An IP adapter in the video refers to a tool that infuses specific concepts or styles into an image. It works by extracting elements from a source image and applying them to the final output, allowing for the combination of different visual elements to create a new image that merges the characteristics of multiple inputs.


Denoising in the context of the video is a process that involves reducing noise or unwanted elements in an image to enhance its quality. It is used to control the level of detail and clarity in the final image, with higher denoising strengths leading to more detailed and refined outputs, while lower strengths allow for more flexibility and creative interpretations.

💡Concept Iteration

Concept iteration is the process of refining and improving upon an initial idea or concept through successive stages of development. In the video, this involves using a combination of tools and techniques to gradually align the final image with the desired outcome, making adjustments based on the results of each iteration.

💡Image to Image

Image to image is a process where the raw pixel data from one image is used as the basis for creating a new image. This technique allows for significant alterations to the original content while retaining some structural or stylistic elements, providing a flexible way to generate new visual concepts.

💡Aesthetic Styles

Aesthetic styles refer to the visual characteristics and artistic elements that define the look and feel of an image. In the video, the speaker discusses pulling specific styles from images and applying them to new content, such as infusing a retro wave detective style into a new image.

💡Text Prompt

A text prompt is a textual description used to guide the generation of an image. It contains specific terms and concepts that the user wants to see in the final output. In the video, text prompts are used in conjunction with image prompts to create detailed and complex visual concepts.

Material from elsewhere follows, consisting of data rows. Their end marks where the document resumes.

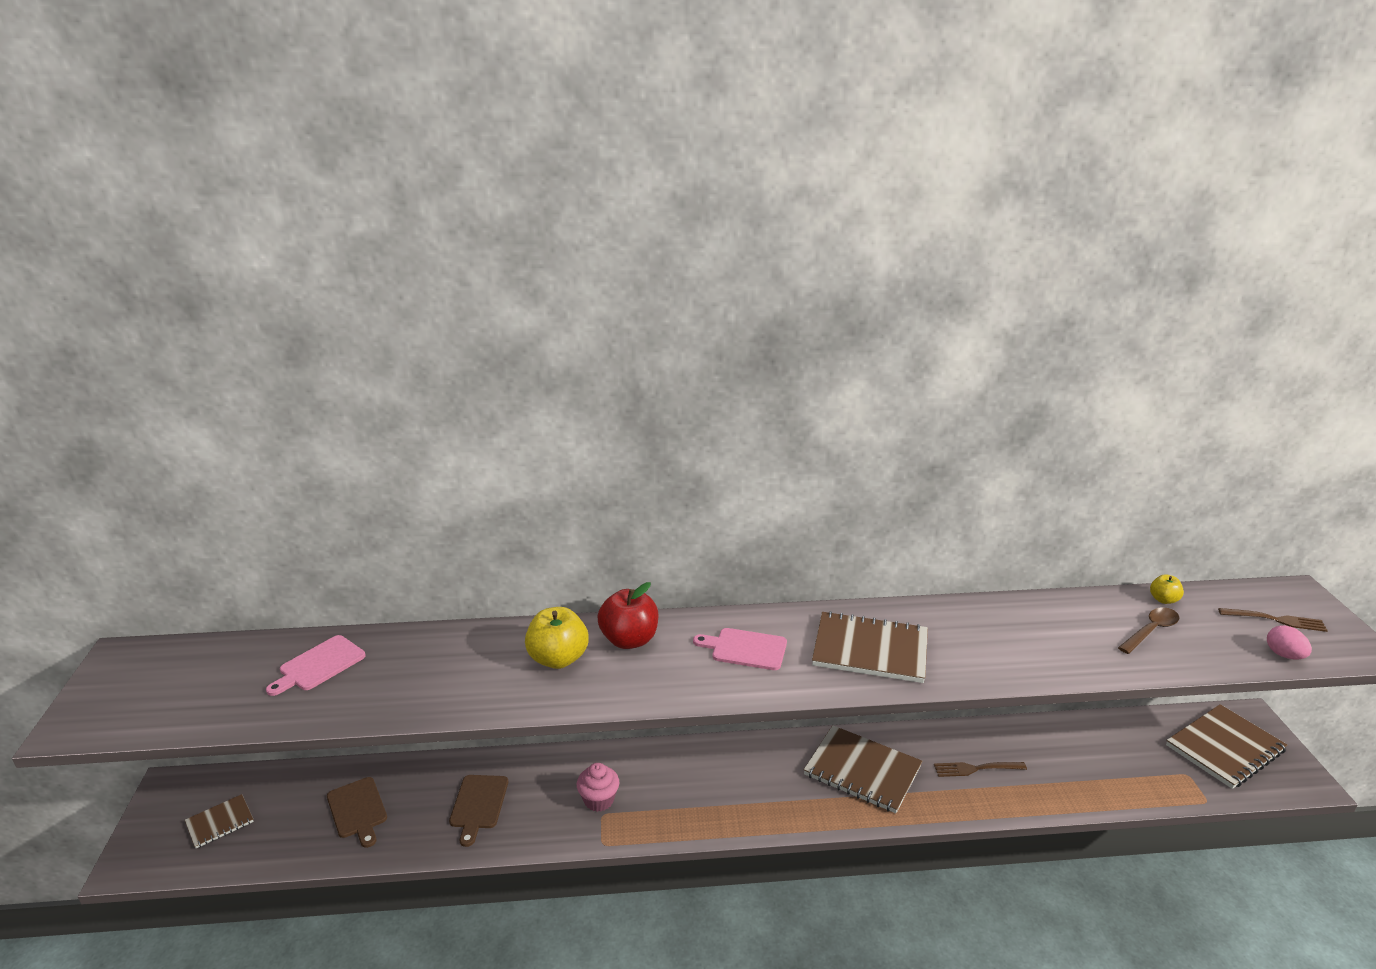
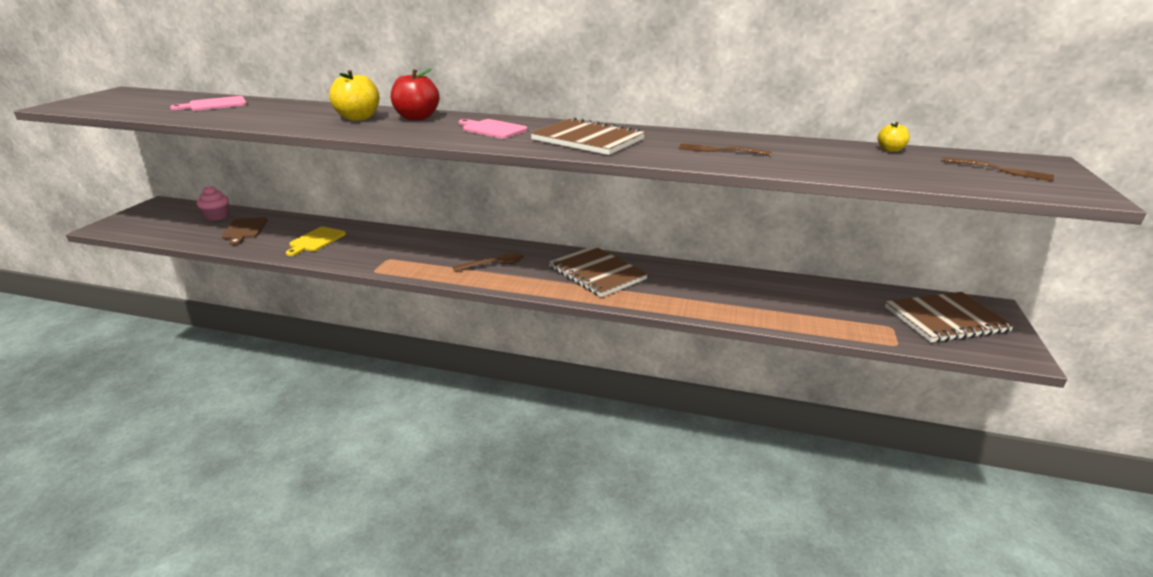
camera: 20 degrees right, 0 degrees up
(220, 822) = (166, 221): brown notebook -> none
(478, 805) = (316, 240): brown cutting board -> yellow cutting board
(599, 800) = (393, 252): pink cupcake -> pink cupcake (217, 216)
(976, 768) = (693, 289): brown fork -> brown fork (720, 150)
(1151, 631) = (856, 160): brown spoon -> brown spoon (494, 265)
(1284, 655) = (985, 185): pink egg -> none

Photorealism is a visual quality where an image appears extremely realistic, resembling a high-quality photograph. In the video, the speaker aims to achieve photorealism in the final output by adjusting various parameters and using a combination of tools to refine the image's details and lighting.

💡Creative Inspiration

Creative inspiration refers to the process of generating new ideas or concepts based on existing content or external influences. In the video, the speaker uses creative inspiration to drive the iterative process of image generation, combining various prompts and tools to create unique and visually appealing images.

💡Unified Canvas

The unified canvas is a term used in the video to describe a workspace where the final image is composed and refined. It is a place where all the elements and adjustments come together, allowing the user to make detailed edits and touch-ups to achieve the desired look and feel.


Exploring the combination of image and text prompts to create new concepts and ideas.

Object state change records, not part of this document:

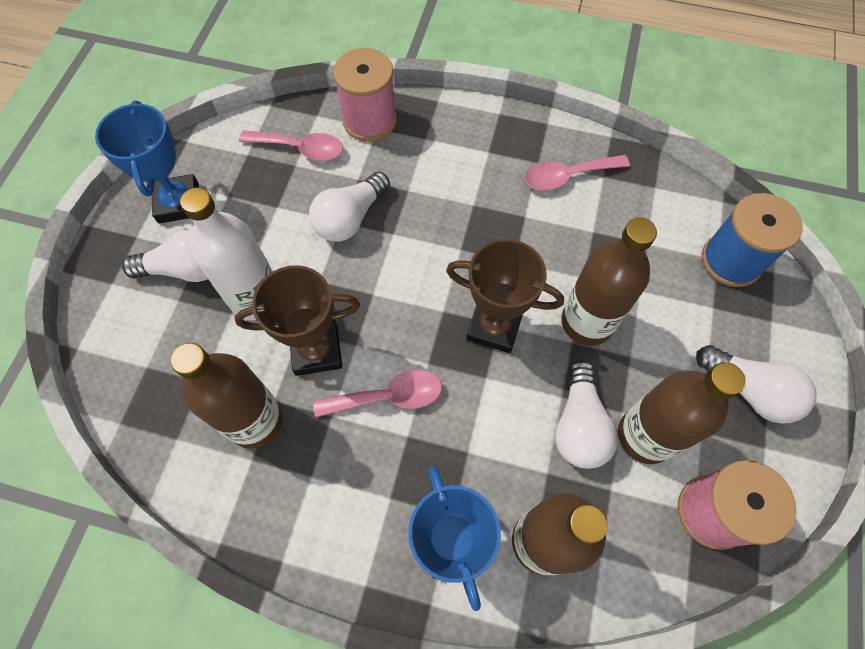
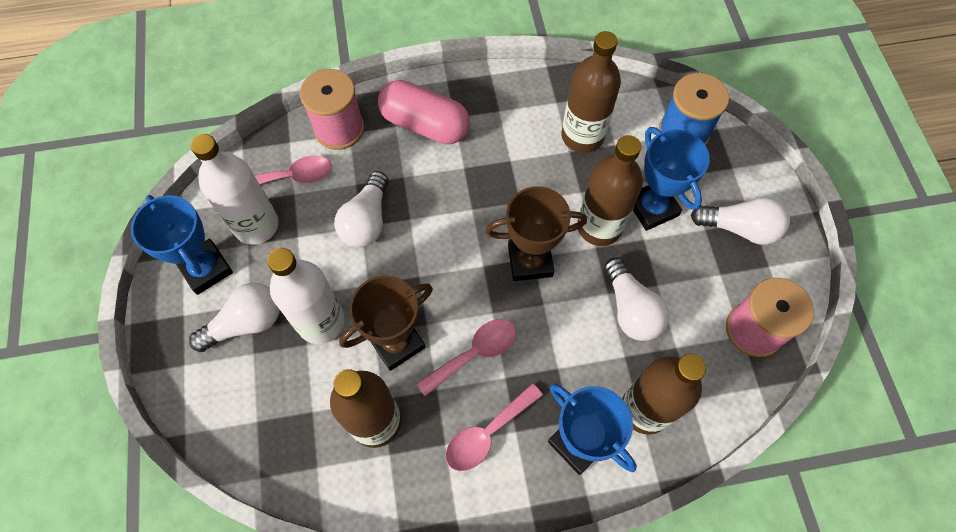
camera: 25 degrees left, 0 degrees up
(245, 181) = (256, 225): none -> white bottle
(455, 148) = (425, 124): none -> pink capsule
(567, 176) = (528, 114): pink spoon -> pink spoon (487, 434)
(645, 436) = (682, 295): brown bottle -> brown bottle (582, 136)
(656, 326) = (652, 208): none -> blue trophy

Using control net and an SXL canny control net to extract the structure of a car.

Integrating the concept of an ice sculpture with the car structure.

Adjusting the IP adapter weight to influence the final output without overtaking the text prompt.

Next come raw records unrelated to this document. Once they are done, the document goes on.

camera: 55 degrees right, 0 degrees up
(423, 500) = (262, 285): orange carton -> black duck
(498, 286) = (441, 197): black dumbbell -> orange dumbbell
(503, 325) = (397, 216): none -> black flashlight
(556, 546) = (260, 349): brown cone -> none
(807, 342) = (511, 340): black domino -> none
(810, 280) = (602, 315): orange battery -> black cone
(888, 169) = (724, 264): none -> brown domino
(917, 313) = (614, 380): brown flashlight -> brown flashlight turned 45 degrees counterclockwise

Experimenting with different levels of denoising to avoid pixelation and artifacting.

Merging multiple concepts, such as the car, ice, and sports car, to create a unique design.

Iterating towards a core concept by adjusting weights and inputs in the creative process.

Transforming an illustration of a mystical woman into a more photorealistic image.

Utilizing IP adapter and control net to bring in concepts or styles into the final output.

Exploring the difference between using IP adapter and image to image translation.

Adjusting denoising strength and control net to maintain structure while introducing variability.

Enhancing the image by focusing on specific elements like the face with a control net.

Creating a retro wave detective concept by pulling style from an artistic image.

Balancing the influence of text prompt and image prompt to achieve the desired concept.

Iterating and refining the concept through multiple generations and adjustments.

Achieving a final output that combines the style and structure of various inputs.